Keep your business safe and secure

  • 25 Jul 2022

Written by: Matthew Holliday, Director of Approval Schemes, National Security Inspectorate

The daily security risks posed to small businesses, and those who own and manage them, can range from thefts and burglaries of premises, through to vandalism, arson and criminal damage. The consequences of incidents like these are wide-ranging, potentially affecting premises and equipment e.g. loss of stock and business interruption, with longer-term implications for insurance cover, staff morale and retention.

Cost-efficient, operationally effective and procedurally compliant site security measures should be a paramount consideration for small business owners and managers. They are tangible investments in your business. By demonstrating how seriously you take these risks, and what you are doing to address them, your employees should value such an honest and proactive stance. Staff are also more likely to use security systems properly if they understand and appreciate them.

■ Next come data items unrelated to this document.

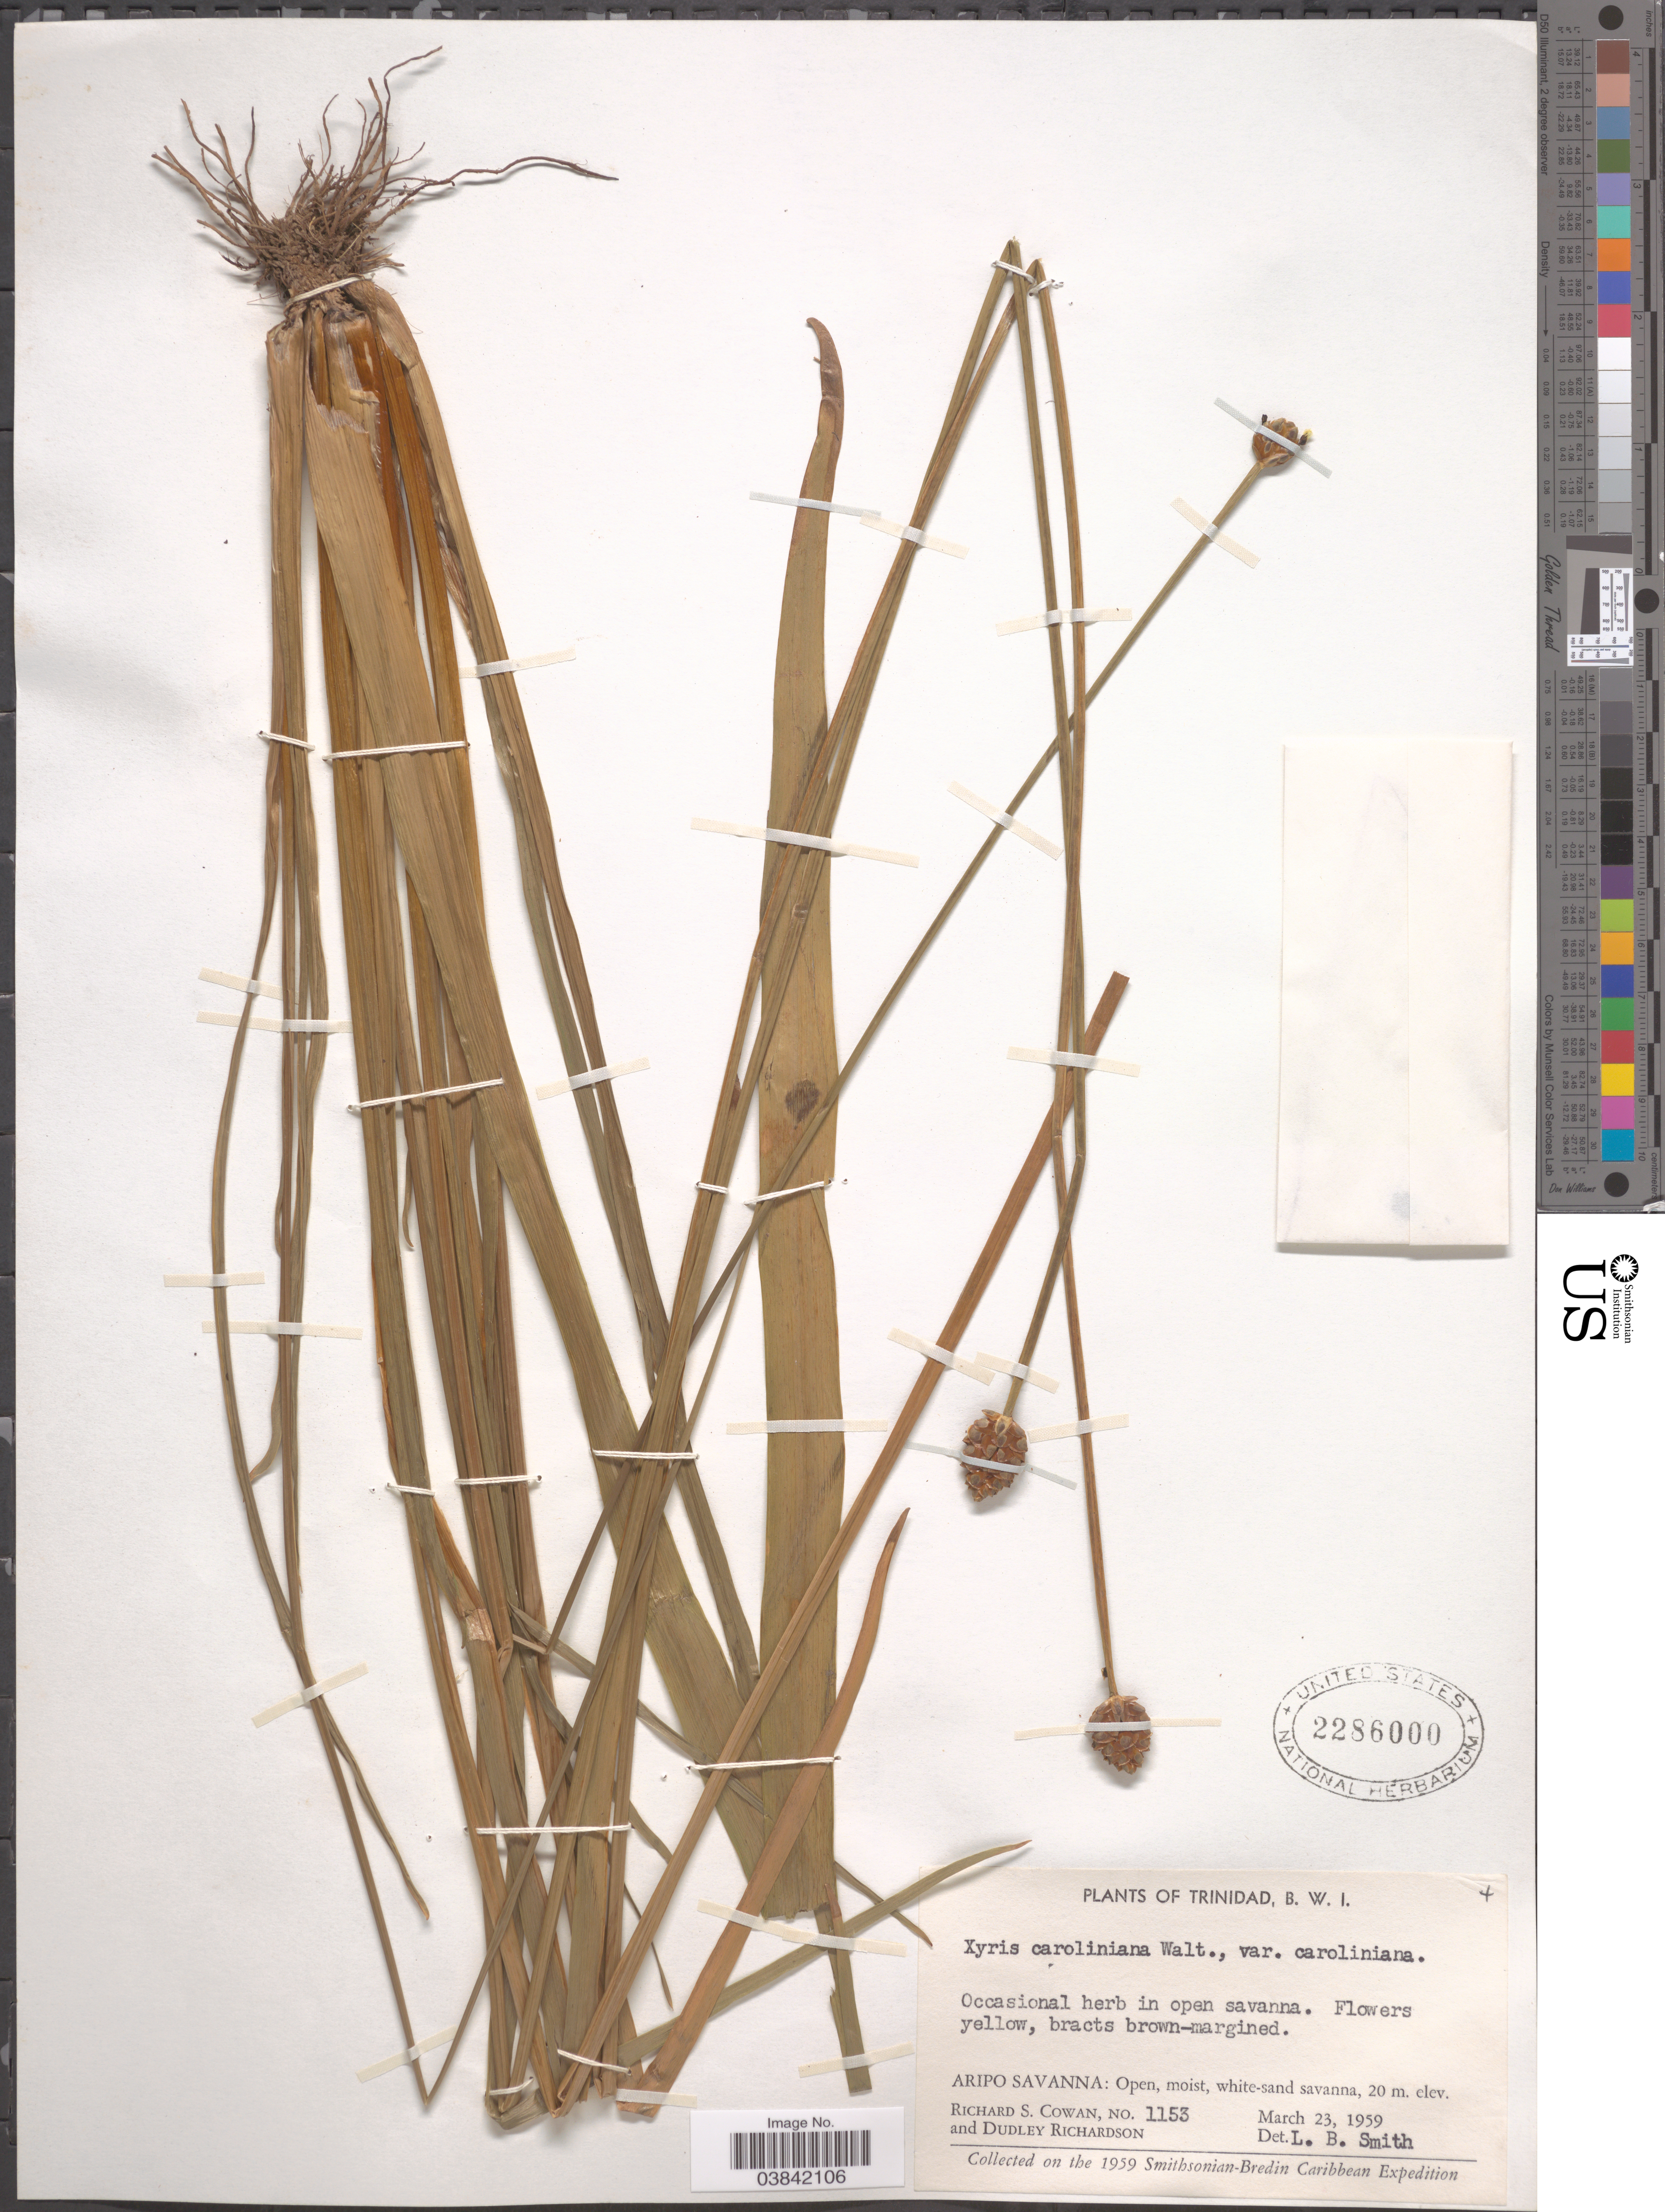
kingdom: Plantae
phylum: Tracheophyta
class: Liliopsida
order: Poales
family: Xyridaceae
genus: Xyris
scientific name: Xyris caroliniana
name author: Walter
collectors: R. S. Cowan & D. Richardson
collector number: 1153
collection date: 1959-03-23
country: Trinidad and Tobago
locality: Trinidad, B. W. I. Aripo Savanna.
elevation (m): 20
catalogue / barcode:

Actions including the installation of electronic security systems play an important role in visually deterring wrongdoing, as prevention is better than cure. But effectively specified, professionally installed and properly maintained equipment will also subsequently provide protection, should an incident occur, enabling detection and response to deal with it and minimise any impact.

Risk assessment

The first recommended step in specifying appropriate measures to protect your business is a risk assessment, which should be based on operational needs and specific security risks. Some of the guiding factors include the nature, size and geographic location of your business. These considerations will help to effectively safeguard staff, customers and other site visitors, as well as the premises and its contents.

Adopting the castle analogy, in which for example physical perimeter defences such as bollards, locks and shop-front shutters are combined with electronic measures including detection-activated closed circuit (CCTV) surveillance cameras, should provide both deterrence and an external layer of protection.

Intrusion alarms

Police alarm response can only be initiated following a confirmed incident involving the activation of an intruder security alarm system complying with national police policy requirements covering England, Wales and Northern Ireland; similar arrangements also apply in Scotland. This includes remote signalling systems monitored by third-party approved Alarm Receiving Centres (ARCs) and Remote Video Response Centres.

Changes introduced last year to BS 8243 (covering the design, installation and configuration of intruder and hold-up alarm systems designed to generate confirmed alarm conditions) now place an equal focus on visual confirmation alongside traditional methods, which may in turn offer fewer false alarms and be more appropriate in some situations.

The systems and services provided by the installing company, and the ARC, must be certified by a United Kingdom Accreditation Service (UKAS)-accredited certification body such as the National Security Inspectorate.

Once various conditions are fulfilled an application can be made to the police for the system to be issued with a Unique Reference Number (URN). This means that if/when an alarm is activated, the ARC will verify the alarm using prescribed confirmation methods before passing on any confirmed alarm to the police, who will duly recognise the system’s URN.



Visual surveillance systems

Small businesses can now take advantage of technological advances to make use of police-compliant video surveillance systems. Their benefits include linking remote monitoring of premises with on-site audio announcements to verbally warn anyone present.

Conforming to recently revised standard BS 8418:2021, they also enable Remote Video Response Centre operators to quickly and easily check whether a detector activation is a genuine security breach and pass any verified incidents on to police for immediate manned response – in line with insurance-related requirements.

Some sites may already benefit from pre-existing security measures, including building intruder alarms. Adding a BS 8418:2021-compliant surveillance system will provide further complementary protection.

Controlling access

Depending on the nature of your business, a variety of access control measures may also assist in protecting premises, both in terms of overall security and segregating specific areas of a building – for example, by safeguarding storage and office use while allowing easier access to other areas.

Door entry mechanisms, for instance, can be standalone devices or networked, as well as being easily interfaced with other systems such as CCTV cameras, e.g. to trigger pre- and post-event recording of a person entering an area using a PIN code, swipe card, proximity token or biometric device such as a fingerprint reader.

Access control equipment’s capabilities are increasingly cost-effective, while embracing new technologies and methods. Accordingly, NSI introduced a 2021 update to its NCP 109 Code of Practice for these systems to help buyers of these systems ensure their specific needs, usability and operating requirements are best met.

This includes important aspects including threat assessment, determination of higher exposure points, expected people flows, means of escape in the event of a fire or security incident, and assessment of the most suitable type of recognition technology.

In conclusion

Small business owners and managers can be reassured that adequately safeguarding their staff, properly protecting their premises and realistically securing equipment including IT systems against external threats is achievable, while also ensuring compliance with insurance policy requirements.

Using a third party-approved/certificated service provider offers confidence that any equipment specified and installed meets the latest standards and best practice. It serves as a demonstrable independent verification of a provider’s competency, assuring their integrity, technical expertise and professionalism.